**EXERCISE**
From the records below, transcribe only the lines running from the one with "Fuel oil - Sulphur" through the one with "Дизельное топливо: 368.29 -> 400.12". Keep both of those end lines.
[DATA TO USE]
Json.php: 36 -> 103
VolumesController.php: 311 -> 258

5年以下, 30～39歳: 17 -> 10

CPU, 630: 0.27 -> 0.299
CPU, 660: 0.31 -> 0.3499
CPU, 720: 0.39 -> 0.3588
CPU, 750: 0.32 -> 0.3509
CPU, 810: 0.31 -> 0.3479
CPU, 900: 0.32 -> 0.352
[/DATA TO USE]
[DATA TO USE]
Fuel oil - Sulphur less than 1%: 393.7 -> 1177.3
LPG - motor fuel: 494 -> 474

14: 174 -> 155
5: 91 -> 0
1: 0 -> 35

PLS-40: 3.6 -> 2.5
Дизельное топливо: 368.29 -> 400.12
[/DATA TO USE]
**WRITTEN REPLY**
Fuel oil - Sulphur less than 1%: 393.7 -> 1177.3
LPG - motor fuel: 494 -> 474

14: 174 -> 155
5: 91 -> 0
1: 0 -> 35

PLS-40: 3.6 -> 2.5
Дизельное топливо: 368.29 -> 400.12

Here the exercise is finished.